[PASSAGE SHOWN Boundary: Start]

This example comes from nsChildView::WillPaint terribly inefficient when drawing to titlebar. Prior to my patch for that bug, we caused the entire titlebar to be repainted every time we painted any part of the browser window. This was terribly inefficient, and triggered a huge performance hit.

The titlebar (the top 22 pixels of every titled window) is (basically) managed (and drawn) by the OS -- not by us. But in order to support drawing content in the titlebar (or rather in parts of it), we need to partially take over management of it ourselves. To do this properly, we need to know at any time which parts of an NSView object are "dirty" (need to be redrawn).

"Ordinary" Cocoa apps don't need to know this outside the -[NSView drawRect:] method. So OS X has no documented way to find this information outside the -[NSView drawRect:] method. But of course OS X does need this information "under the hood", so it's there if you know how to look for it.

  1. Look at a class-dump of the NSView class.

    (Note that, strictly speaking, we need to examine header information for both the NSView class and the undocumented _NSViewAuxiliary class. The latter is a structure that stores many of an NSView class's variables.)

    Search through the NSView and _NSViewAuxiliary classes' header information for objects that seem relevant -- for example that match "invalid" or "dirty". "Invalid" has a number of hits, but none of them seem relevant. "Dirty" has several hits that might be relevant. We need to test them to be sure.

[PASSAGE SHOWN Boundary: End]

- _WHAT IS NEEDED_
Carry on the passage about locating an NSView's dirty regions in OS X, picking up right after its final sentence. The lines that follow the passage are independent material and form no part of it.

[GIVEN RECORDS Boundary: Start]

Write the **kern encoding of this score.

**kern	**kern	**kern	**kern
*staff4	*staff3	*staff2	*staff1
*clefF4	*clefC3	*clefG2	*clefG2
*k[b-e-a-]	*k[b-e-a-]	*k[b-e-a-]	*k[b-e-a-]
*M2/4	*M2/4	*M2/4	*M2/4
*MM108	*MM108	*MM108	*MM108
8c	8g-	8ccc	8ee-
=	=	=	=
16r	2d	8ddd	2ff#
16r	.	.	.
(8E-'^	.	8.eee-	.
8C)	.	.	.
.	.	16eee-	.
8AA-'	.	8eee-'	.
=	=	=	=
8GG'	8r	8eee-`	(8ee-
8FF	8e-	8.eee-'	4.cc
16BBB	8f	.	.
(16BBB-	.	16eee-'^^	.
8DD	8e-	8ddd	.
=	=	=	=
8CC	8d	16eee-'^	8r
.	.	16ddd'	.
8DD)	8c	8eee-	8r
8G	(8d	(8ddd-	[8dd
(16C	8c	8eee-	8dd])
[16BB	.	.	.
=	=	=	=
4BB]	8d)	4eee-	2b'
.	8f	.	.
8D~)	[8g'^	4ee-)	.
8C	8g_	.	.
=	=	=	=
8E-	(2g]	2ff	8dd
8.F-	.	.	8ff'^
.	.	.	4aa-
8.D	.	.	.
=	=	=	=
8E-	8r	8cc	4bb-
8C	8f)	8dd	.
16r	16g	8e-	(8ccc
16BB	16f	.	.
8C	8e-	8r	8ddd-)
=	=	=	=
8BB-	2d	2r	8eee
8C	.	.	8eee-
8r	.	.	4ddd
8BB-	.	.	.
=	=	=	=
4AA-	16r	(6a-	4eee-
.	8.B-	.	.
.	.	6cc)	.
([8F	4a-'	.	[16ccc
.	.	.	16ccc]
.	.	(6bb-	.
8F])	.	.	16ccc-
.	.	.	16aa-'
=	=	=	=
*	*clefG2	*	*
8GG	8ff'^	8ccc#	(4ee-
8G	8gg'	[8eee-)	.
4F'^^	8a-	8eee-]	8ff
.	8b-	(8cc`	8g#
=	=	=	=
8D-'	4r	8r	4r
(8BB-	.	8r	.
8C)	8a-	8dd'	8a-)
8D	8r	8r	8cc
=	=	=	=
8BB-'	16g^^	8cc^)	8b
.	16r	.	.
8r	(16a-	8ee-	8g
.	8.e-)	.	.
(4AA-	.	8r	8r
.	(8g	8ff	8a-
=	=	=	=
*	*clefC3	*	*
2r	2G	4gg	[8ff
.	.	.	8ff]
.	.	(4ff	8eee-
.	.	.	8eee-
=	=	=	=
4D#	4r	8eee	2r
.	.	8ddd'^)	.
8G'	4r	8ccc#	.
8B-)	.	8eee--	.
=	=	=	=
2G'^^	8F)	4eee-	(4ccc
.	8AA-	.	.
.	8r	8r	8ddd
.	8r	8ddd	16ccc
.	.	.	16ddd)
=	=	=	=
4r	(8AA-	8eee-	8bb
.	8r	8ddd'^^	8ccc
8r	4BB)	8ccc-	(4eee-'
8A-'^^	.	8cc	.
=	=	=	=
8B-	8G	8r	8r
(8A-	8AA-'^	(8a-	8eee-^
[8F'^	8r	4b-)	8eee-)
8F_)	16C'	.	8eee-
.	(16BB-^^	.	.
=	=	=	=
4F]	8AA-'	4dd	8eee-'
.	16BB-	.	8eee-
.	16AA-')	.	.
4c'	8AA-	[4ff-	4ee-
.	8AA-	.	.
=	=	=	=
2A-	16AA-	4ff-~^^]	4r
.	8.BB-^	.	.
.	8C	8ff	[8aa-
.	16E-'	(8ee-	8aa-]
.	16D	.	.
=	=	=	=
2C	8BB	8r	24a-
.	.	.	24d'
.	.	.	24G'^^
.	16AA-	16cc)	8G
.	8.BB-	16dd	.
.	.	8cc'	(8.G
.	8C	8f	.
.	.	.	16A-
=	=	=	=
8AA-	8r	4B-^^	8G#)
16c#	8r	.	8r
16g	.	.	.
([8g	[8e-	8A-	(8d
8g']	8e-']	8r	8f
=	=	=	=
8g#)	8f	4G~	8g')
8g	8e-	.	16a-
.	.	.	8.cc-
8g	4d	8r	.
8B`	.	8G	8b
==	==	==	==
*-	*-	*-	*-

[GIVEN RECORDS Boundary: End]

- _OUTPUT OF THE EXERCISE_
     @interface NSView
       - (struct CGRect)_dirtyRect;
       - (id)_dirtyRegion;
     @end
    
     @interface _NSViewAuxiliary
     {
       struct CGRect _dirtyRect;
       NSRegion *_dirtyRegion;
     }
     @end
    
  2. Create an interpose library to hook -[NSView _dirtyRect] and -[NSView _dirtyRegion]

    This shows that most apps don't trigger the use of either of these methods. But Google Chrome does (indirectly) use -[NSView _dirtyRect]. And the output of running this interpose library in Google Chrome shows that it does what we need.

    Interestingly, my interpose library also shows that neither of the _NSViewAuxiliary variables gets used even in Google Chrome -- both of them are always empty. If you disassemble the OS X 10.7.5 AppKit's methImpl_NSView__dirtyRect in Hopper Disassembler and also step through it in gdb (with step-mode on), you'll see that it usually bypasses _NSViewAuxiliary._dirtyRect altogether. The code calls _NSWindowsTrackDirtyRegions(), and if that returns TRUE calls -[NSWindow _copyNeedsDisplayRegionInRect:validateSubtractedRegion:] on the NSView's NSWindow.

  3. Test -[NSRect _dirtyRect] in Firefox.

    Test it in all supported versions of OS X. Also check that its declaration is the same in class-dumps of the AppKit framework from all supported OS X versions, and as far back as you can check.

    The more "stable" an undocumented method is, the safer it is to use.